In [1]: df = pd.DataFrame(np.random.randn(10, 4), columns=['a', 'b', 'c', 'd'])    

In [2]: df._mgr      
Out[2]: 
BlockManager
Items: Index(['a', 'b', 'c', 'd'], dtype='object')
Axis 1: RangeIndex(start=0, stop=10, step=1)
FloatBlock: slice(0, 4, 1), 4 x 10, dtype: float64

In [3]: df['b'] = 0.0   

In [4]: df._mgr  
Out[4]: 
BlockManager
Items: Index(['a', 'b', 'c', 'd'], dtype='object')
Axis 1: RangeIndex(start=0, stop=10, step=1)
FloatBlock: [0 2 3], 3 x 10, dtype: float64
FloatBlock: slice(1, 2, 1), 1 x 10, dtype: float64

So creating different blocks, and thus the assignment of one float column triggered a copy of all float columns (in this case it actually already copied due to the block layout, in some cases it might also be a slice, but once a next step performs consolidation, this will become a copy anyway).

Answer 28 · 2020-08-18T20:20:52.000Z

So creating different blocks, and thus the assignment of one float column triggered a copy of all float columns

One option to avoid this copy would be to end up with three blocks, corresponding to df[["a"]], df[["b"]], and df[["c", "d"]], respecetively. The first and third could contain views on the original array.

Answer 29 · 2020-08-18T20:26:43.000Z

That certainly avoids the copy initially, but as also mentioned above, once a next step in your analysis performs consolidation, this will still result in a full copy due to the assignment.

Answer 30 · 2020-08-27T14:56:07.000Z

But that probably should wait for 2.x

Thinking through this a bit more. Hopefully the whatsnew over at https://github.com/pandas-dev/pandas/pull/35417/files is clarifying, but this is probably OK to do in 1.2.

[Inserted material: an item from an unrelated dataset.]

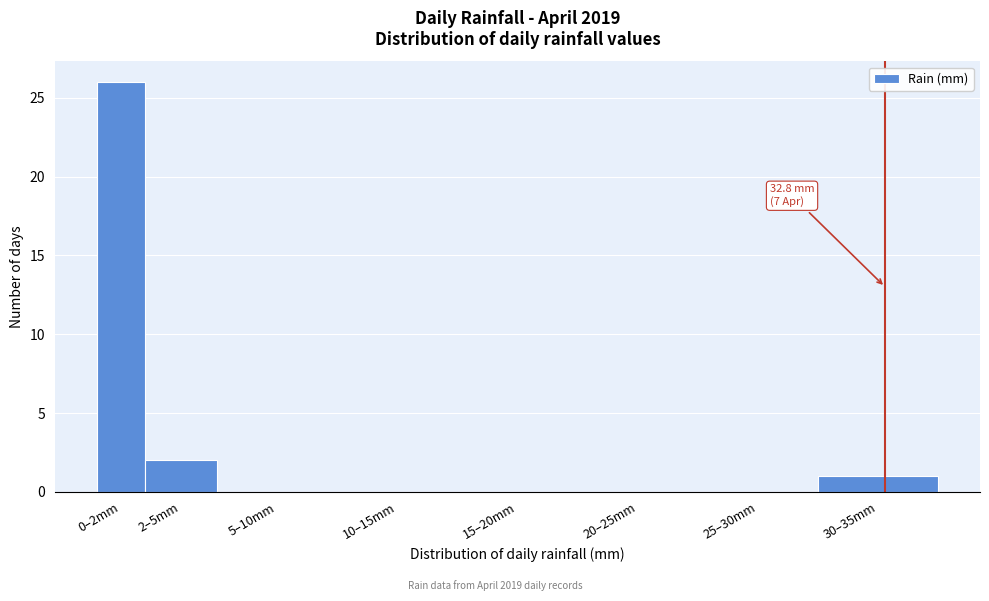

Reading right to left, list all the values displayed in this chart.

30–35mm=1	25–30mm=0	20–25mm=0	15–20mm=0	10–15mm=0	5–10mm=0	2–5mm=2	0–2mm=26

I am personally not yet convinced that we should do this for 1.2:

It has API breaking changes. It is of course difficult to assess the potential impact, but I think we should at least do a bit more effort to think this through before saying that this is OK for 1.2, and shouldn't wait until 2.0.
It introduces additional copies (and pandas is already copy heavy) when assigning to a single column with consolidated blocks.

As I understand, a large part of the motivation is the inconsistency in behaviour between different dtypes?
Personally, I would be fine with accepting this difference (if the difference is between consolidated blocks vs non-consolidated extension blocks). There are several things we are doing different for the new extension dtypes, and assuming they will become the default in 2.0, I think it is fine to change the default behaviour that way, instead of already wanting to align the behaviour for consolidated vs extension blocks right now.

Answer 31 · 2020-08-27T16:00:47.000Z

It has API breaking changes.

I consider the internal inconsistency to be a bug, plus reported bugs eg #35731 caused by the current behavior (no doubt that could be fixed with some other patch, but better to get at the root of the problem)

Answer 32 · 2021-06-11T13:44:08.000Z

removing milestone and blocker label

Answer 33 · 2021-11-08T18:31:46.000Z

@jorisvandenbossche can you see if there is anything left to do here? AFAICT DataFrame.__setitem__ should now never modify the existing array inplace.